As I understand, we already have a helper to diagnose how many local variables (potentially affected by stack rewind) we have, I wanted to use it (or similar approach) anyway, it would allow us to understand the size of the region + what tables we would need (per ref-type) + some logic to "isolate" region per function. Does it seem enough? Or I misunderstood the meaning of "regions" in the ctx?

Do you think it's ok for asyncify pass to create a table if this would be explicit to the end user? Using a command line argument, for example (--reference-types-support or smth like this, and/or ability to provide a tables name prefix).

I'm not a C++ dev (I'm writing python compiler to wasm in python, inspired by asc), but still want to tackle the problem (if somebody would be patient to assist/review ofc), it looks pretty important at least for my pet project.

alexdoesh avatar Jun 03 '22 16:06 alexdoesh

@alexdoesh Yes, I think the current approach is enough for now. Just a comment mentioning the multi-pause issue sounds good.

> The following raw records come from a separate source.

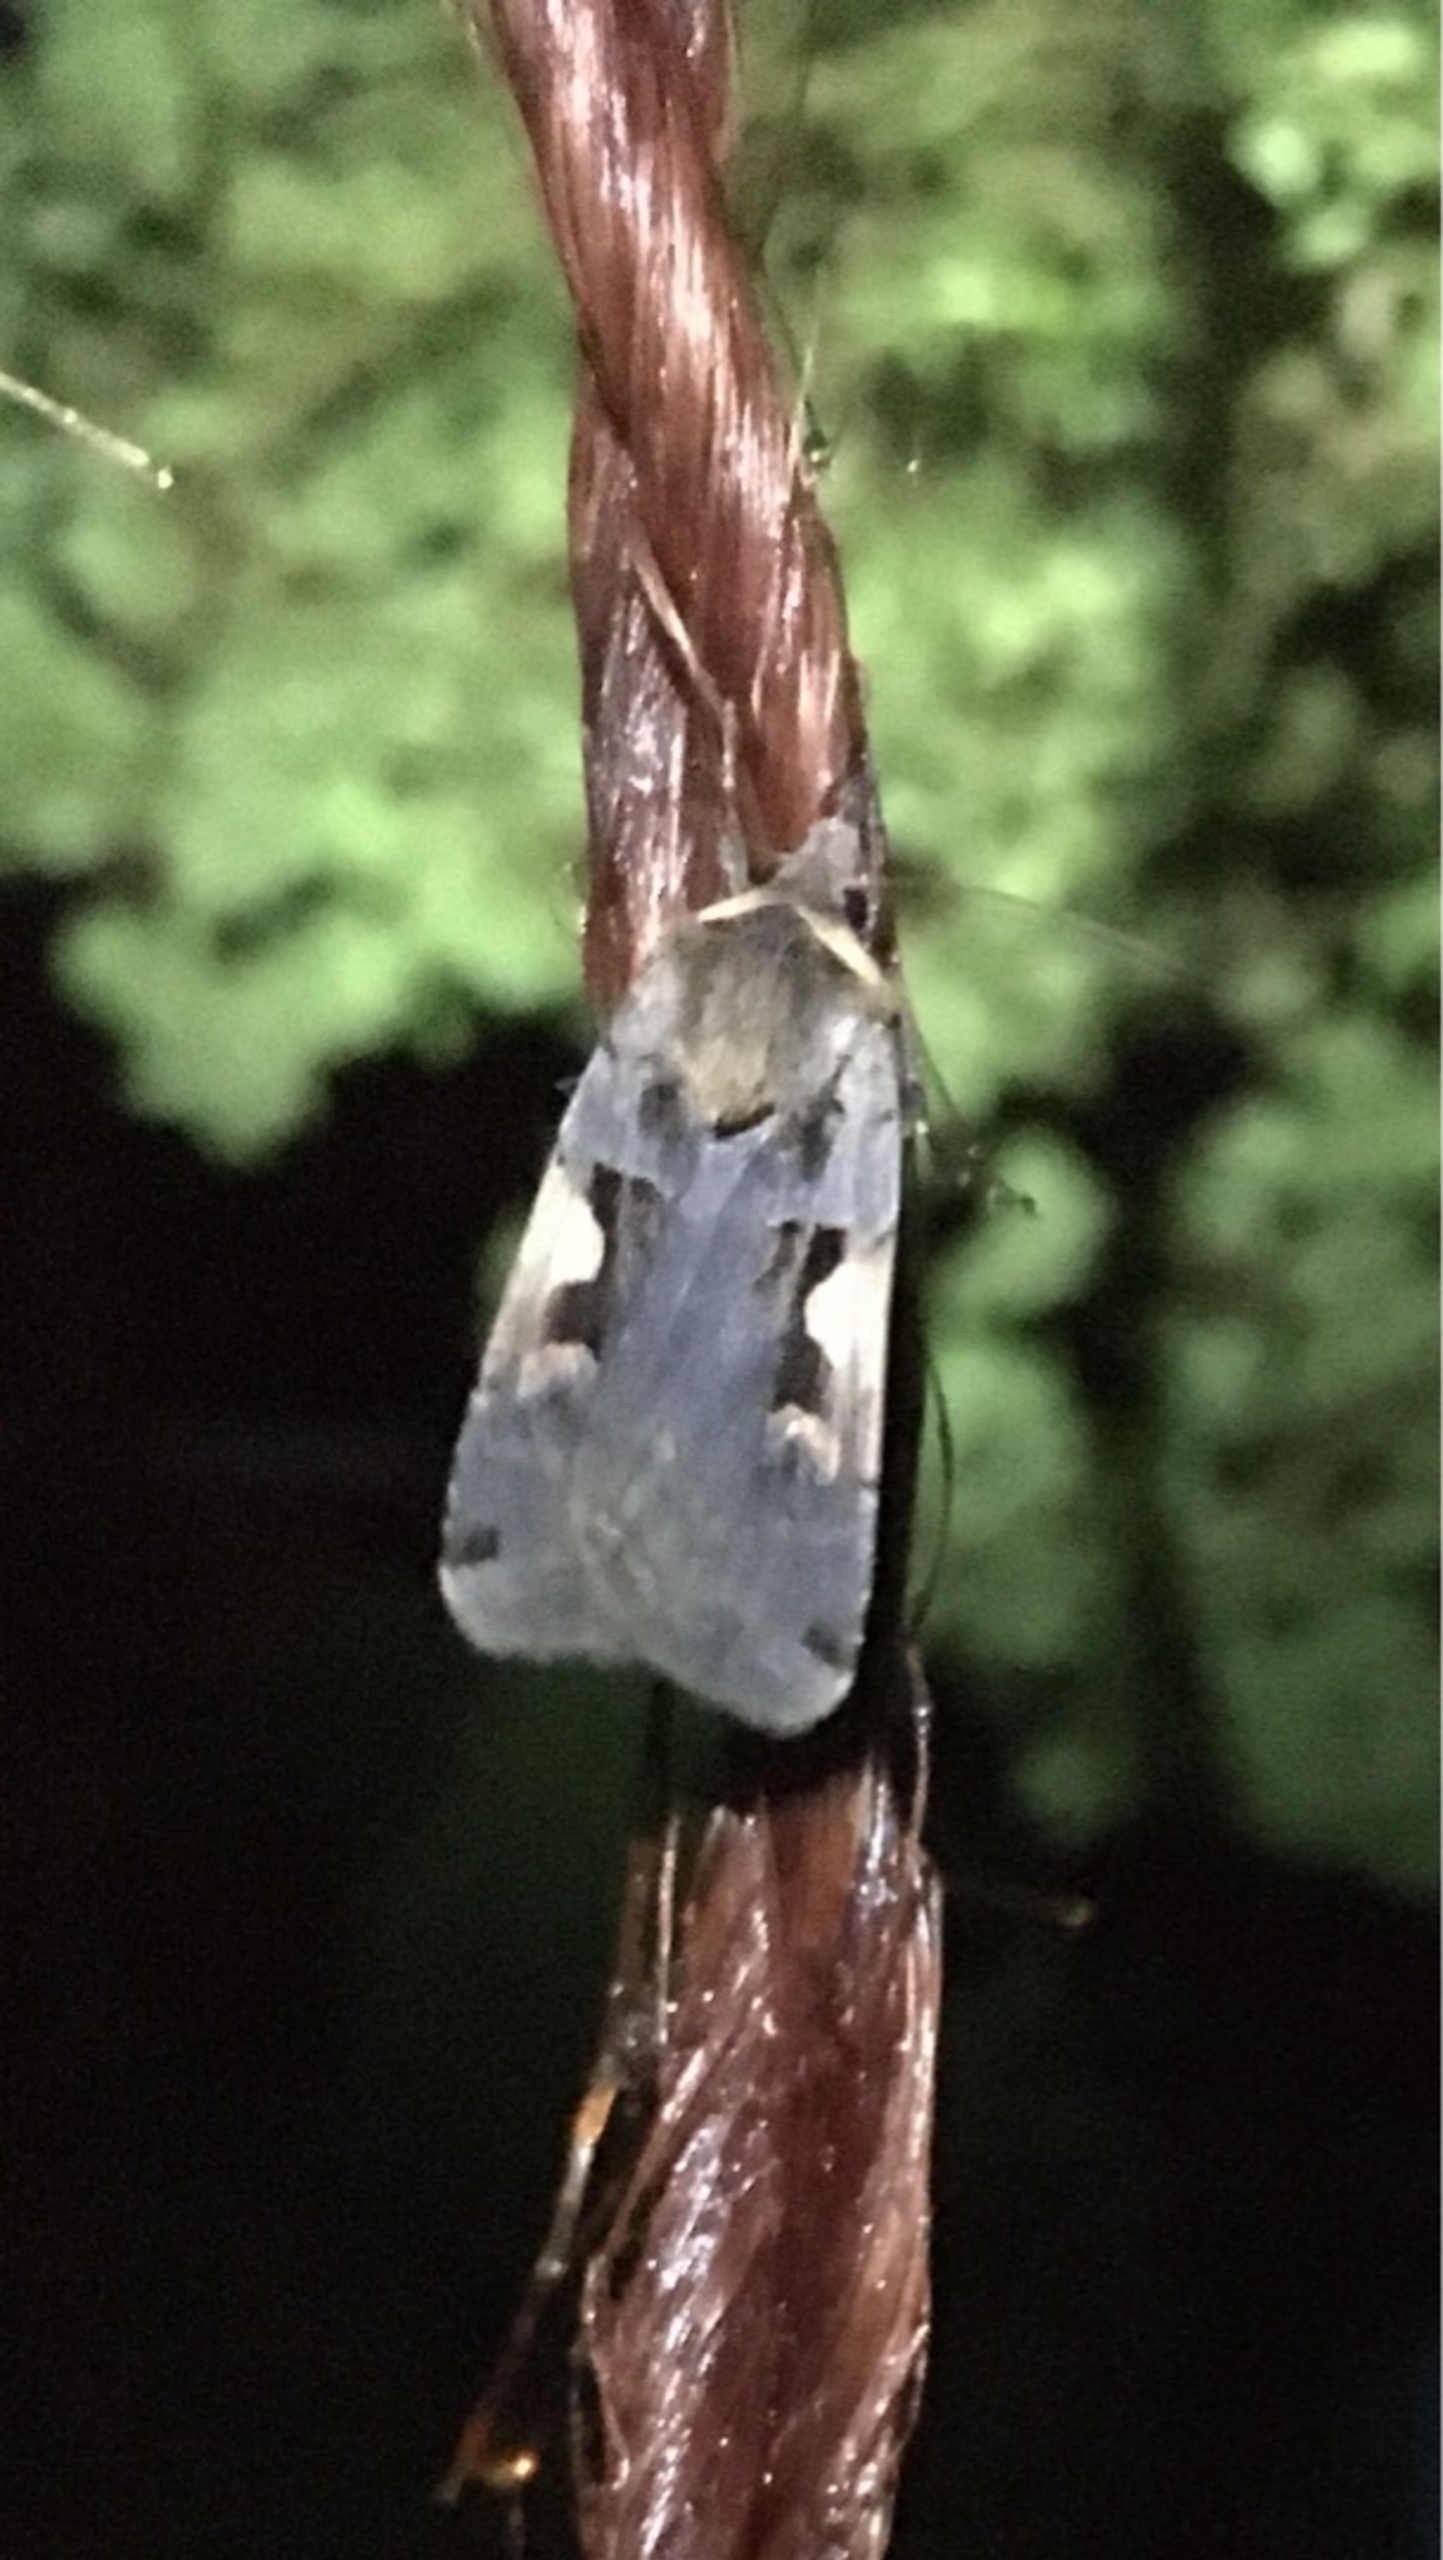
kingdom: Animalia
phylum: Arthropoda
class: Insecta
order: Lepidoptera
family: Noctuidae
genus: Xestia
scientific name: Xestia c-nigrum
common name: Det sorte c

Yes, I think it's the right thing to create a table here. We can do that automatically/silently in this pass. That should not be observable to the user (at least not unless they read the wasm :smile: ) since the table is not exported or imported.

I think with some cleanup that code can land. Good work!

kripken avatar Jun 03 '22 19:06 kripken

Any updates on this? @alexdoesh i tried your fork but it doesnt seem to work? Am I missing something here?